[Electronic design files]
-- Opening Marker --
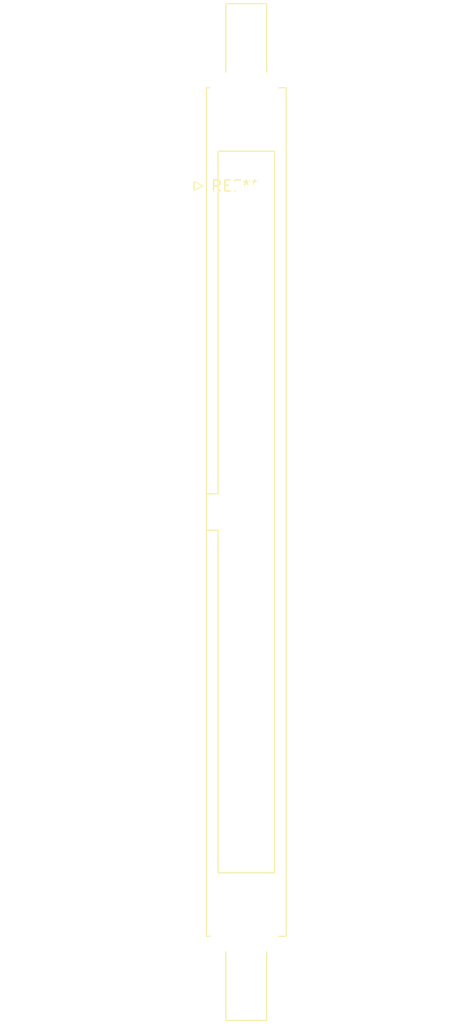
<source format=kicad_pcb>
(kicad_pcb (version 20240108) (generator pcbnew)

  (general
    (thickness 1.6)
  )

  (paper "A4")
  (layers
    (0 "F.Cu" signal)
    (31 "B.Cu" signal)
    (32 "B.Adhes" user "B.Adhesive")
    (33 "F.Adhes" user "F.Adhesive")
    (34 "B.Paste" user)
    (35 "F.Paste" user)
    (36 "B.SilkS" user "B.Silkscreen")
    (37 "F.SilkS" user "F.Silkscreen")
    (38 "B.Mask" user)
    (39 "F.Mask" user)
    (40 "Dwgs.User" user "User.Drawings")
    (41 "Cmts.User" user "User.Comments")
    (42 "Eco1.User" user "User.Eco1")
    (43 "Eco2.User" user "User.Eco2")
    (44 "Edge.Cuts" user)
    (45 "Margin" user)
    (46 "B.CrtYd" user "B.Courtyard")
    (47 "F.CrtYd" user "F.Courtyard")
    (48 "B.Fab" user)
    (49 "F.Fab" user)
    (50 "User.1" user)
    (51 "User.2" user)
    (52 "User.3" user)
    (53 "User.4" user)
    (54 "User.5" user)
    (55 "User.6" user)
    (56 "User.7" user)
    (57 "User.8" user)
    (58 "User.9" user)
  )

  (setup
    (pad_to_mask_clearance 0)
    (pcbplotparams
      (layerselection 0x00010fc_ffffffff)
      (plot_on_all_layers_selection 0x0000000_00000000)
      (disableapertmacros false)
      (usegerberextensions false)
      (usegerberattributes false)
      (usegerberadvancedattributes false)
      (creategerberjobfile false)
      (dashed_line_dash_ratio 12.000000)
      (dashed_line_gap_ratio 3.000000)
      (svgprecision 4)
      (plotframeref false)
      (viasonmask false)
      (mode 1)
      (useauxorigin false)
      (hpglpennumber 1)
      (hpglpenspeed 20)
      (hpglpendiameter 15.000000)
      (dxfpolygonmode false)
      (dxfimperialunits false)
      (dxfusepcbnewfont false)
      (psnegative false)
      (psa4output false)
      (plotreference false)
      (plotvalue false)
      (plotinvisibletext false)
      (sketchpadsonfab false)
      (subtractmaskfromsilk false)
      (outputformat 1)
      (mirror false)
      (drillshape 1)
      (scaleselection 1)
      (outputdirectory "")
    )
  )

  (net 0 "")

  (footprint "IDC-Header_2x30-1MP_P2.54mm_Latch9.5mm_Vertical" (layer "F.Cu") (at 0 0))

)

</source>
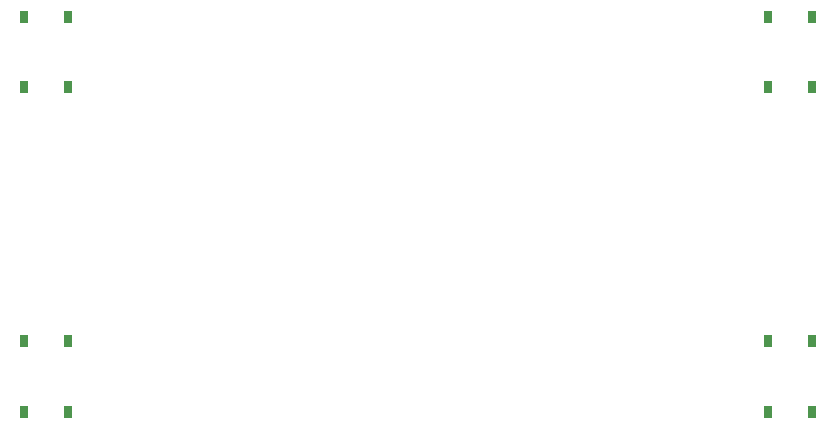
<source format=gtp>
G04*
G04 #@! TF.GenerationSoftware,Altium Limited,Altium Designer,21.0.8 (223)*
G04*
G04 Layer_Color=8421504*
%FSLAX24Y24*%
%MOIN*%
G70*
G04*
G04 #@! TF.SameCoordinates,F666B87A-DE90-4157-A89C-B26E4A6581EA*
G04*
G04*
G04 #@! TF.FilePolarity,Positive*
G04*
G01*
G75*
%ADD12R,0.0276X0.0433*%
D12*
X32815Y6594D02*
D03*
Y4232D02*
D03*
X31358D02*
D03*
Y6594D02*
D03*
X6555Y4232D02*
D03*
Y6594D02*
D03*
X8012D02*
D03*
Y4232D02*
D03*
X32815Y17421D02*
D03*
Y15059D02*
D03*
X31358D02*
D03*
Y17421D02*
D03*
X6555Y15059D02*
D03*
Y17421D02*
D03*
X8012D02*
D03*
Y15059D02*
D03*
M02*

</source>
-- Closing Marker --
Only the number is wanted. Count the lines above that include the word "Courtyard".

### [RESULT OF THIS EXERCISE]
2